GESTION IMMOBILIÈRE - BORNAGE - 16.04.2024

Action judiciaire en bornage : une limite à intégrer en cas de bornage amiable antérieur

La Cour de cassation a rendu le 28 mars 2024 une importante décision sur les conditions requises pour que le propriétaire d’un terrain puisse réclamer en justice un bornage concernant une propriété voisine. Quels enseignements tirer de cette décision ?

Pour réclamer un bornage judiciaire…

Vous avez dit «bornage» ? Le bornage permet de fixer la limite séparative de terrains contigus, appartenant à des propriétaires (privés) différents.

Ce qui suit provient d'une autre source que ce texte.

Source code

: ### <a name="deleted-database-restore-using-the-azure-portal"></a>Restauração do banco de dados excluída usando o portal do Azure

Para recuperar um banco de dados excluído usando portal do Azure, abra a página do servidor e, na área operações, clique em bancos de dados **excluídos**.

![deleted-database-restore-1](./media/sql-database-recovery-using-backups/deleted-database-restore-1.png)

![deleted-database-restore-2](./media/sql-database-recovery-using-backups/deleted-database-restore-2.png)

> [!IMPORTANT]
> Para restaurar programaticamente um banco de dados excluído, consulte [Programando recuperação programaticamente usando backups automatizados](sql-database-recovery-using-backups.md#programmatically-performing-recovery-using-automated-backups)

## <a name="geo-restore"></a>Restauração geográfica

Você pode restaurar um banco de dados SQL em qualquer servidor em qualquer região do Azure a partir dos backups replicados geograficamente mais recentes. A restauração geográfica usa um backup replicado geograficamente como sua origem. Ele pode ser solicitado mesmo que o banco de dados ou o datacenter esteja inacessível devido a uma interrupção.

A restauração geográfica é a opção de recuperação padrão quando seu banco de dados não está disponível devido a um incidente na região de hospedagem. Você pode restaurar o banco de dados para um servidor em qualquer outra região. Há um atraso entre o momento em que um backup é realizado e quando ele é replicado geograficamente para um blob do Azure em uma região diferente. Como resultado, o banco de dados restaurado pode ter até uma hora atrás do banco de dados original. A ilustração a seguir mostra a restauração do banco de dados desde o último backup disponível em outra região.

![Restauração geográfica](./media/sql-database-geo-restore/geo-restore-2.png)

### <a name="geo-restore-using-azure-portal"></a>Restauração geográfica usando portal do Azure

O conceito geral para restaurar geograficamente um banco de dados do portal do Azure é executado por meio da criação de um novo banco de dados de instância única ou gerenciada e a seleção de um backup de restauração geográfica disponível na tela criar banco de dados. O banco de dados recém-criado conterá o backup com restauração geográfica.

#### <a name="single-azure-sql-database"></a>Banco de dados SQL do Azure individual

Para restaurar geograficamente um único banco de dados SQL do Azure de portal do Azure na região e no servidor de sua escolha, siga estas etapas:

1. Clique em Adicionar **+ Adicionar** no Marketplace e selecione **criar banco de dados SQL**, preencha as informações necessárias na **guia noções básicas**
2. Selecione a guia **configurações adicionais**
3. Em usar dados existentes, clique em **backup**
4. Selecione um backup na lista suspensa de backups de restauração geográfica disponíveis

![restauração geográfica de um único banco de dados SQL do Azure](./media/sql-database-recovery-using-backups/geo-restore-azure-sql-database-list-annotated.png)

En pratique, la limite séparative est matérialisée par des bornes. La destruction, le déplacement ou la détérioration d’une borne est punissable pénalement (C. pén. arts. R 635-1 et 322-1) .

Vous avez dit «judiciaire» ? En vertu de l’article 646 du Code Civil, tout «propriétaire peut obliger son voisin au bornage de leurs propriétés contiguës» , à frais partagés. A défaut d’accord avec un voisin pour un bornage amiable, un propriétaire peut exercer une action en bornage devant le Tribunal judiciaire (C. org. jud. art. R 211‑3‑4) . Cette action a «seulement pour effet de fixer les limites des fonds contigus sans attribuer la propriété des terrains»(Cass. 3e civ. 16‑3‑2023 n° 21-22344) .

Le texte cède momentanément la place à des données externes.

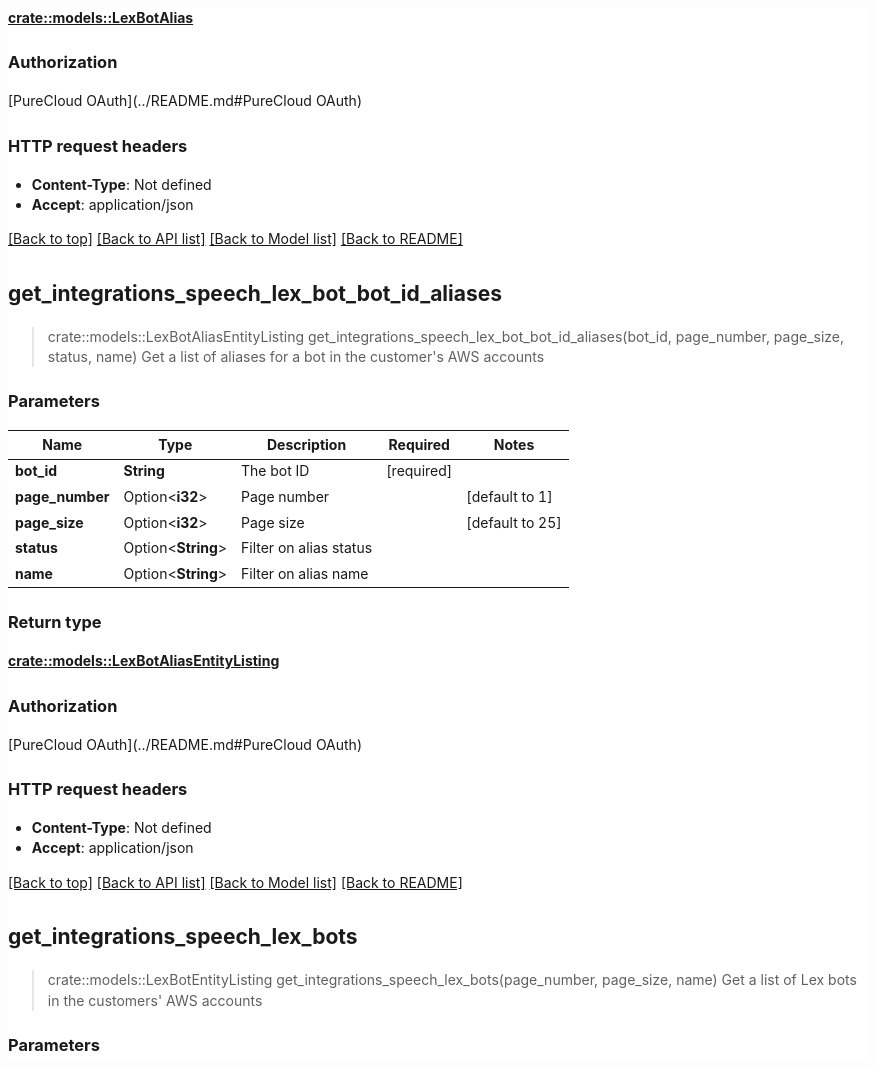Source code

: [**crate::models::LexBotAlias**](LexBotAlias.md)

### Authorization

[PureCloud OAuth](../README.md#PureCloud OAuth)

### HTTP request headers

- **Content-Type**: Not defined
- **Accept**: application/json

[[Back to top]](#) [[Back to API list]](../README.md#documentation-for-api-endpoints) [[Back to Model list]](../README.md#documentation-for-models) [[Back to README]](../README.md)


## get_integrations_speech_lex_bot_bot_id_aliases

> crate::models::LexBotAliasEntityListing get_integrations_speech_lex_bot_bot_id_aliases(bot_id, page_number, page_size, status, name)
Get a list of aliases for a bot in the customer's AWS accounts

### Parameters


Name | Type | Description  | Required | Notes
------------- | ------------- | ------------- | ------------- | -------------
**bot_id** | **String** | The bot ID | [required] |
**page_number** | Option<**i32**> | Page number |  |[default to 1]
**page_size** | Option<**i32**> | Page size |  |[default to 25]
**status** | Option<**String**> | Filter on alias status |  |
**name** | Option<**String**> | Filter on alias name |  |

### Return type

[**crate::models::LexBotAliasEntityListing**](LexBotAliasEntityListing.md)

### Authorization

[PureCloud OAuth](../README.md#PureCloud OAuth)

### HTTP request headers

- **Content-Type**: Not defined
- **Accept**: application/json

[[Back to top]](#) [[Back to API list]](../README.md#documentation-for-api-endpoints) [[Back to Model list]](../README.md#documentation-for-models) [[Back to README]](../README.md)


## get_integrations_speech_lex_bots

> crate::models::LexBotEntityListing get_integrations_speech_lex_bots(page_number, page_size, name)
Get a list of Lex bots in the customers' AWS accounts

### Parameters
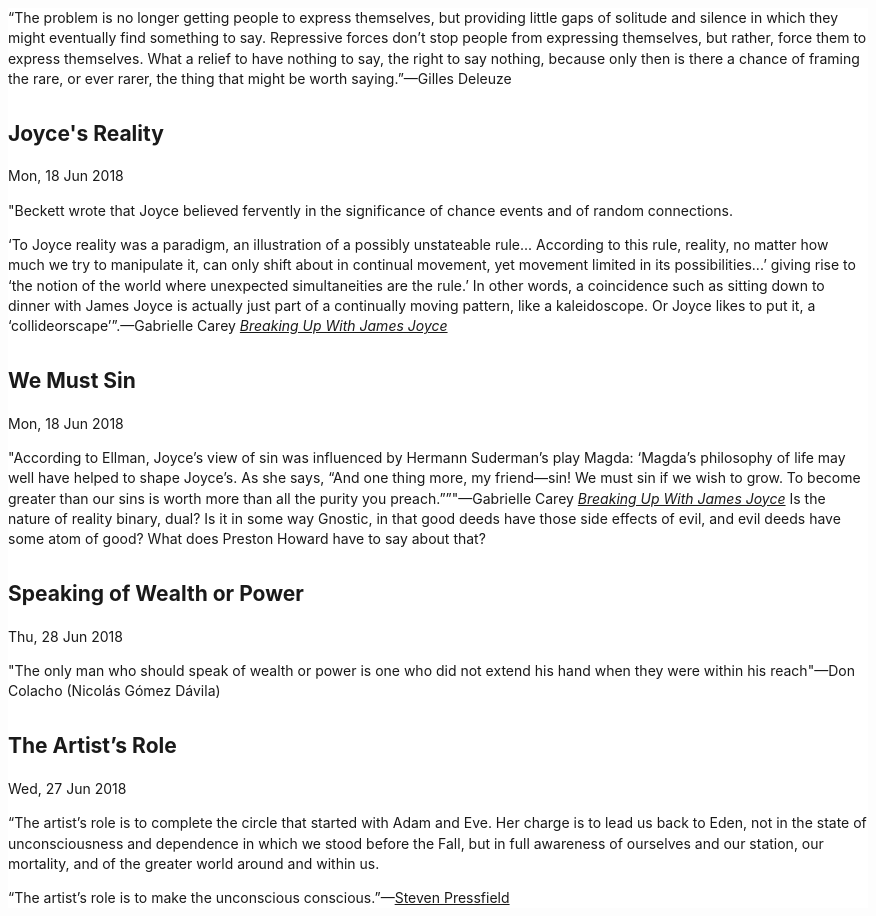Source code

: &ldquo;The problem is no longer getting people to express themselves, but providing little gaps of solitude and silence in which they might eventually find something to say. Repressive forces don&rsquo;t stop people from expressing themselves, but rather, force them to express themselves. What a relief to have nothing to say, the right to say nothing, because only then is there a chance of framing the rare, or ever rarer, the thing that might be worth saying.&rdquo;&mdash;Gilles Deleuze

## Joyce&#039;s Reality
Mon, 18 Jun 2018

"Beckett wrote that Joyce believed fervently in the significance of chance events and of random connections.

&lsquo;To Joyce reality was a paradigm, an illustration of a possibly unstateable rule... According to this rule, reality, no matter how much we try to manipulate it, can only shift about in continual movement, yet movement limited in its possibilities...&rsquo; giving rise to &lsquo;the notion of the world where unexpected simultaneities are the rule.&rsquo; In other words, a coincidence such as sitting down to dinner with James Joyce is actually just part of a continually moving pattern, like a kaleidoscope. Or Joyce likes to put it, a &lsquo;collideorscape&rsquo;&rdquo;.&mdash;Gabrielle Carey <em><a href="https://sydneyreviewofbooks.com/breaking-james-joyce/" rel="noopener" target="_blank">Breaking Up With James Joyce</a></em>

## We Must Sin
Mon, 18 Jun 2018

"According to Ellman, Joyce&rsquo;s view of sin was influenced by Hermann Suderman&rsquo;s play Magda: &lsquo;Magda&rsquo;s philosophy of life may well have helped to shape Joyce&rsquo;s. As she says, &ldquo;And one thing more, my friend&mdash;sin! We must sin if we wish to grow. To become greater than our sins is worth more than all the purity you preach.&rdquo;&rdquo;"&mdash;Gabrielle Carey <em><a href="https://sydneyreviewofbooks.com/breaking-james-joyce/" rel="noopener" target="_blank">Breaking Up With James Joyce</a></em>
Is the nature of reality binary, dual? Is it in some way Gnostic, in that good deeds have those side effects of evil, and evil deeds have some atom of good? What does Preston Howard have to say about that?


## Speaking of Wealth or Power
Thu, 28 Jun 2018

"The only man who should speak of wealth or power is one who did not extend his hand when they were within his reach"&mdash;Don Colacho (Nicolás Gómez Dávila)

## The Artist&rsquo;s Role
Wed, 27 Jun 2018

“The artist’s role is to complete the circle that started with Adam and Eve. Her charge is to lead us back to Eden, not in the state of unconsciousness and dependence in which we stood before the Fall, but in full awareness of ourselves and our station, our mortality, and of the greater world around and within us.

“The artist’s role is to make the unconscious conscious.”&mdash;[Steven Pressfield](https://stevenpressfield.com/2018/06/the-artists-journey-20/)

Attention ! À peine d’irrecevabilité que les juges peuvent prononcer d’office, toute action en bornage doit en principe être précédée d’une tentative de résolution amiable, notamment une conciliation ou médiation (C. proc. civ. art. 750-1) .

Retrouvez les précisions, exemples et commentaires du Mémento Gestion immobilière sur https://www.alertesetconseils.fr , Annexes, année 20, n° 5.

Une limite à intégrer…

En cas de bornage antérieur… Dans une affaire, le propriétaire d’un terrain, se plaignant d’un empiétement par son voisin, a assigné celui-ci en bornage. La Cour de cassation a jugé que la demande du propriétaire était irrecevable, au vu du principe suivant, inédit sous cette forme. Un bornage antérieur « rend irrecevable toute nouvelle action tendant aux mêmes fins, sauf à ce que la limite séparative, du fait de la disparition de tout ou partie des bornes, soit devenue incertaine»(Cass. 3e civ. 28‑3‑2024 n° 22-16473 et CA Orléans 16‑3‑2022 RG 21/02116 Portalis DBVN V B7F GNGT) .

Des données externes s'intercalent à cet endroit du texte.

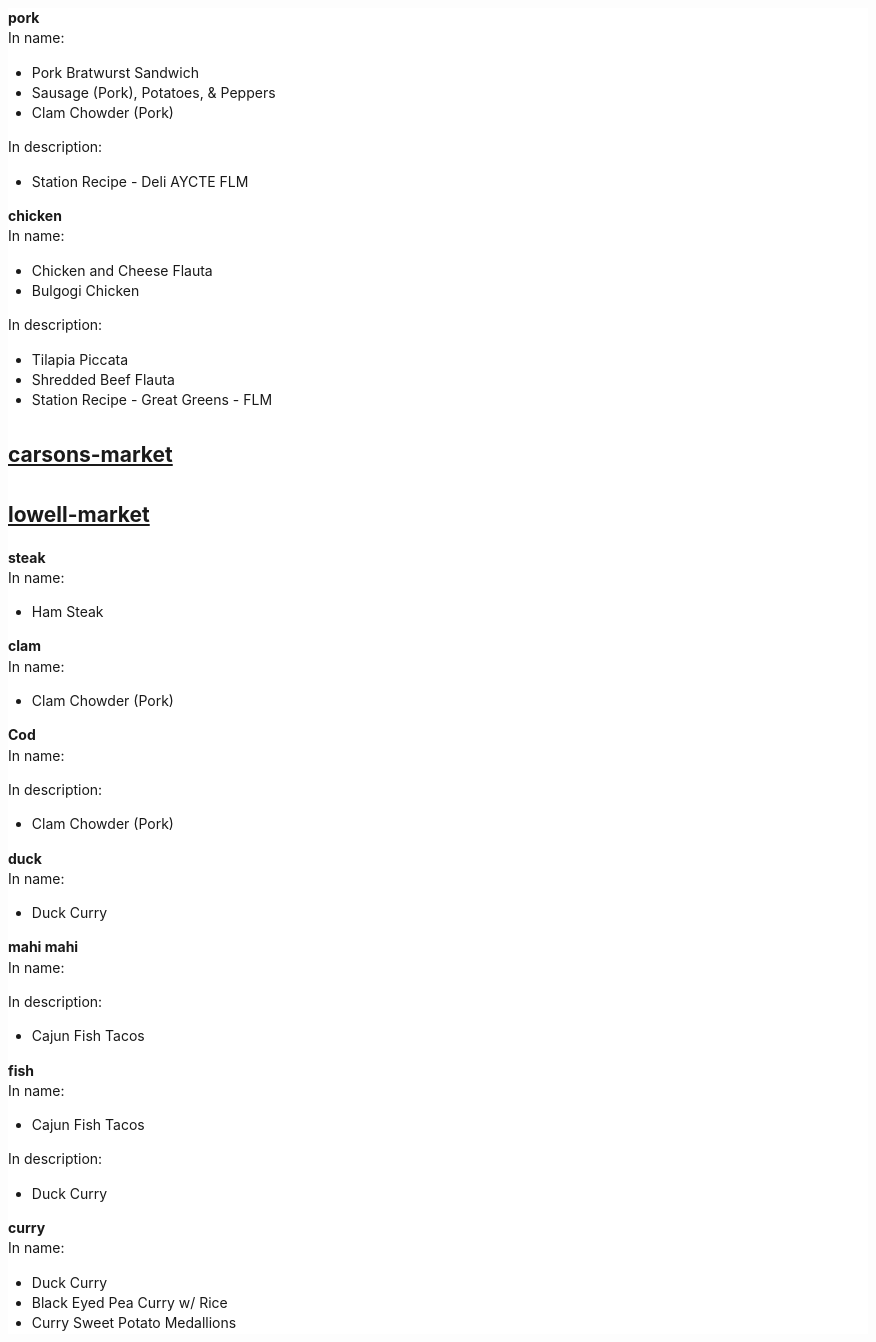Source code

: **pork**  
In name:   
 - Pork Bratwurst Sandwich  
 - Sausage (Pork), Potatoes, & Peppers  
 - Clam Chowder (Pork)  
  
In description:   
 - Station Recipe - Deli  AYCTE FLM  
  
**chicken**  
In name:   
 - Chicken and Cheese Flauta  
 - Bulgogi Chicken  
  
In description:   
 - Tilapia Piccata  
 - Shredded Beef Flauta  
 - Station Recipe - Great Greens - FLM  
  
## [carsons-market](https://wisc-housingdining.nutrislice.com/menu/carsons-market/dinner/2025-08-29)  
## [lowell-market](https://wisc-housingdining.nutrislice.com/menu/lowell-market/dinner/2025-08-29)  
**steak**  
In name:   
 - Ham Steak  
  
**clam**  
In name:   
 - Clam Chowder (Pork)  
  
**Cod**  
In name:   
  
In description:   
 - Clam Chowder (Pork)  
  
**duck**  
In name:   
 - Duck Curry  
  
**mahi mahi**  
In name:   
  
In description:   
 - Cajun Fish Tacos  
  
**fish**  
In name:   
 - Cajun Fish Tacos  
  
In description:   
 - Duck Curry  
  
**curry**  
In name:   
 - Duck Curry  
 - Black Eyed Pea Curry w/ Rice  
 - Curry Sweet Potato Medallions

Bornage judiciaire = incertitude. En l’espèce, il a été jugé que la limite séparative n’était pas «devenue incertaine», pour les motifs suivants. Si les bornes avaient disparu, la limite séparative résultant du bornage antérieur ne pouvait être regardée comme «perdue», dans la mesure où l’ancien propriétaire du terrain (prétendument empiété) l’avait lui-même «consacrée» en implantant sur son emplacement une clôture grillagée, clôture que le propriétaire (lui même) avait ultérieurement remplacée pour partie par un mur.

Nos conseils

Pour un bornage amiable. Pour éviter bien des litiges, il est prudent de faire réaliser d’emblée un bornage par un géomètre-expert, qui rédigera un procès-verbal (PV) dit d’abornement, et posera les bornes. Pour rendre le bornage pleinement opposable, ce PV peut être utilement publié au service de publicité foncière (SPF), après dépôt au rang des minutes d’un notaire (C. civ. art. 710-1) .

Pour un bornage judiciaire. À moins d’un accord formel sur la délimitation de terrains, une action judiciaire est/reste recevable si « la limite divisoire fixée entre les fonds» par un PV de bornage amiable n’a pas été «matérialisée par des bornes»(Cass. 3e civ. 19‑1‑2011 n° 09-71207) . Il en a été jugé de même en présence d’une seule borne qui ne rendait « plus effective la matérialisation de la ligne séparative fixée lors d’un précédent bornage»(Cass. 3e civ. 6‑7‑2022 n° 21-17217), ou en cas d’« incertitude de la limite séparative (…) située entre deux bornes implantées»(arrêt 21-22344) . Notons qu’une action a été jugée sans objet en présence d’un mur mitoyen sur la limite séparative (Cass. 3e civ. 30‑10‑2012 n° 11-24141) , ou en présence de bâtiments contigus «qui se touchent»(Cass. 3e civ. 25‑6‑1970 n° 68-13674) .

Arrêt du 28‑3‑2024 sur https://www.alertesetconseils.fr , Annexes, année 20, n° 5.

Un bornage amiable en ordre (avec des bornes) empêche de réclamer ensuite un bornage judiciaire, sauf à pouvoir prouver que la limite séparative des terrains concernés, du fait de la disparition de tout ou partie des bornes, est devenue incertaine.